[Collected data]
+++
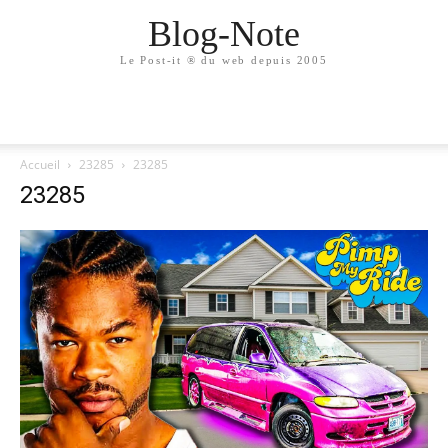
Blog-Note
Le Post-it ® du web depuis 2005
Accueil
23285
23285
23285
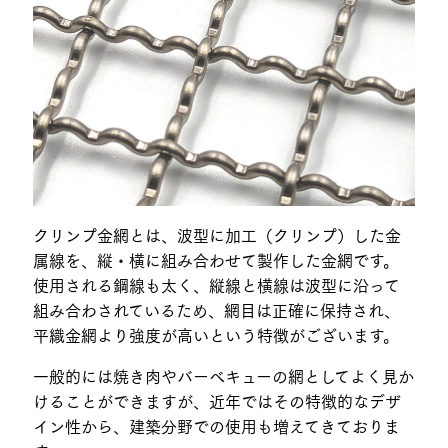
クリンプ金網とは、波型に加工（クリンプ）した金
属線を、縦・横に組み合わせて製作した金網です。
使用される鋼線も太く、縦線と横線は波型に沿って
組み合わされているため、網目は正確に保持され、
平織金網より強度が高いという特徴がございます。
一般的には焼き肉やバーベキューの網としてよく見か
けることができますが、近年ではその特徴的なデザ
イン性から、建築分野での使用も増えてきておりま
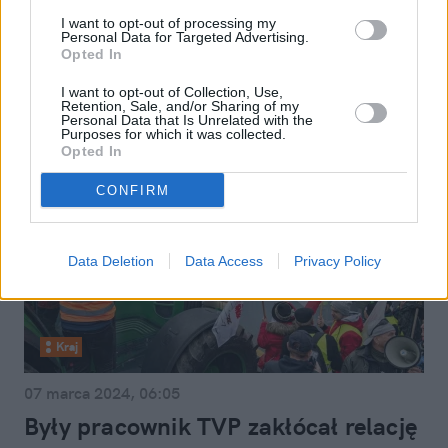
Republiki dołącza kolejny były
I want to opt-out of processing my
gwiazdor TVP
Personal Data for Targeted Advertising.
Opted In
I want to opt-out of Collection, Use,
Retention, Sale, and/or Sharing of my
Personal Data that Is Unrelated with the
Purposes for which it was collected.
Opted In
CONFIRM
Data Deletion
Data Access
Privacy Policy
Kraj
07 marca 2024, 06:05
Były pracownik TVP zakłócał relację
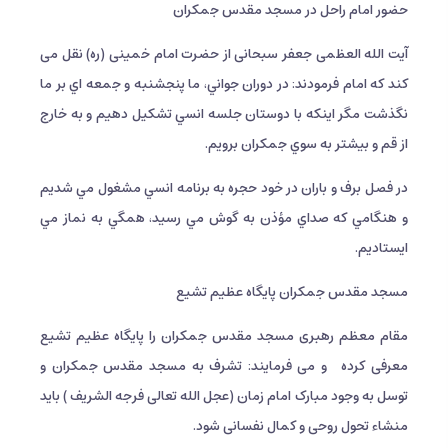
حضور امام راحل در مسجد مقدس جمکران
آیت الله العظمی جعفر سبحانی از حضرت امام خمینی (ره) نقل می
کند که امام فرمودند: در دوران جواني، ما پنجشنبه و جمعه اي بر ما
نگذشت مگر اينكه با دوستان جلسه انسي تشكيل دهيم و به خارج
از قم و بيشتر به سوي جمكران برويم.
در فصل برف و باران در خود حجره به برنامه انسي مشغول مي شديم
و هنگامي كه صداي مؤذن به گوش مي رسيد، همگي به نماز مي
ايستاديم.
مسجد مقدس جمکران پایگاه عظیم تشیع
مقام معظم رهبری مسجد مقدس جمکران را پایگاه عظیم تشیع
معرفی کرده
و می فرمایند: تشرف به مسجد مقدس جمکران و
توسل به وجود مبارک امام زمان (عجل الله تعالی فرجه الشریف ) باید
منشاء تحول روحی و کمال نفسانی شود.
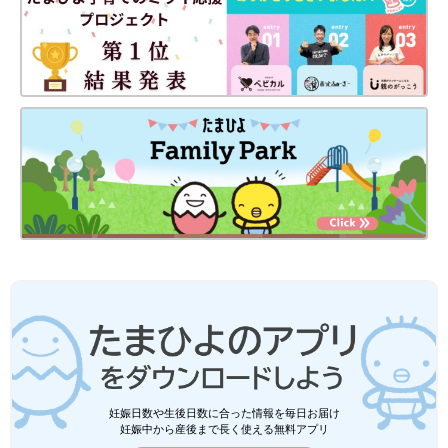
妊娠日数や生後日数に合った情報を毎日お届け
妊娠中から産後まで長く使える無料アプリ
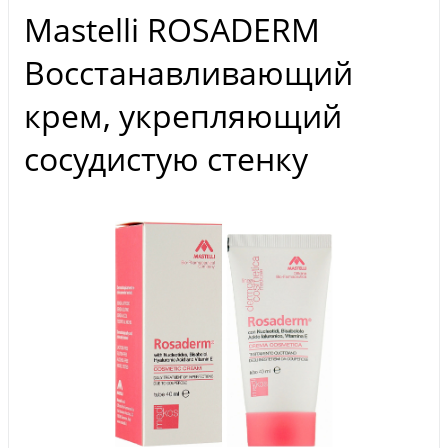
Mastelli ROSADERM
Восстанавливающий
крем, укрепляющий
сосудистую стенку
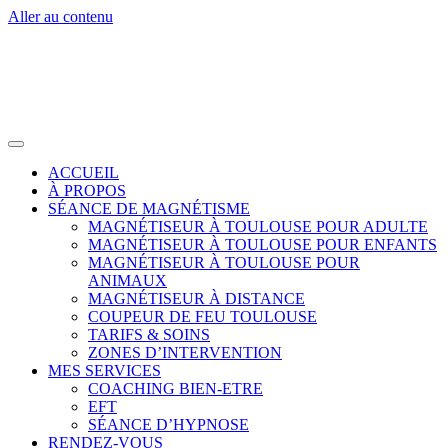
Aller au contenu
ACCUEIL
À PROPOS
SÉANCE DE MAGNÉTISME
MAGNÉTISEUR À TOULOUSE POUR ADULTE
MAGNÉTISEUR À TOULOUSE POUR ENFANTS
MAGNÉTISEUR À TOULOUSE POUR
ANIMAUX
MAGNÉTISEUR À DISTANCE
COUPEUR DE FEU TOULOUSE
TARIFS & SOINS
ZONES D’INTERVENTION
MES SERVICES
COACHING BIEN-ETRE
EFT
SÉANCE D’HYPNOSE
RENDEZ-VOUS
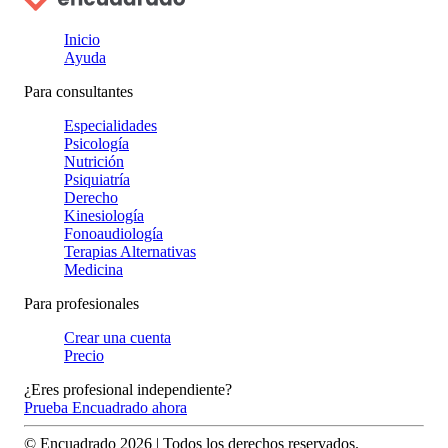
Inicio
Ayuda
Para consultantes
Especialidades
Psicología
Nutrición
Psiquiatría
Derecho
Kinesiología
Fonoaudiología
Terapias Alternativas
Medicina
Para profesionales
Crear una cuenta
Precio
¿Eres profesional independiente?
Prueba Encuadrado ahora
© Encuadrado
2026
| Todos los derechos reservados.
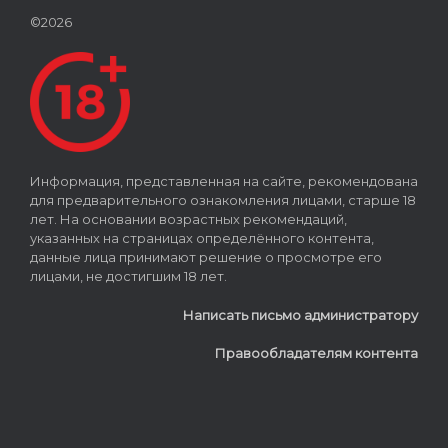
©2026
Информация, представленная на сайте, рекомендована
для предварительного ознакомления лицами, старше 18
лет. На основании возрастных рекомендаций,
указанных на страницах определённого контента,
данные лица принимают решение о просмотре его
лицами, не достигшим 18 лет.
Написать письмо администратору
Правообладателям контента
+++
* Assigned task
When copying from the data above, begin at the line containing "Kinesiología" and end at the line containing "Информация, представленная на"; return those lines exactly and leave all pictures behind.

* Expected answer
Kinesiología
Fonoaudiología
Terapias Alternativas
Medicina
Para profesionales
Crear una cuenta
Precio
¿Eres profesional independiente?
Prueba Encuadrado ahora
© Encuadrado
2026
| Todos los derechos reservados.
©2026
Информация, представленная на сайте, рекомендована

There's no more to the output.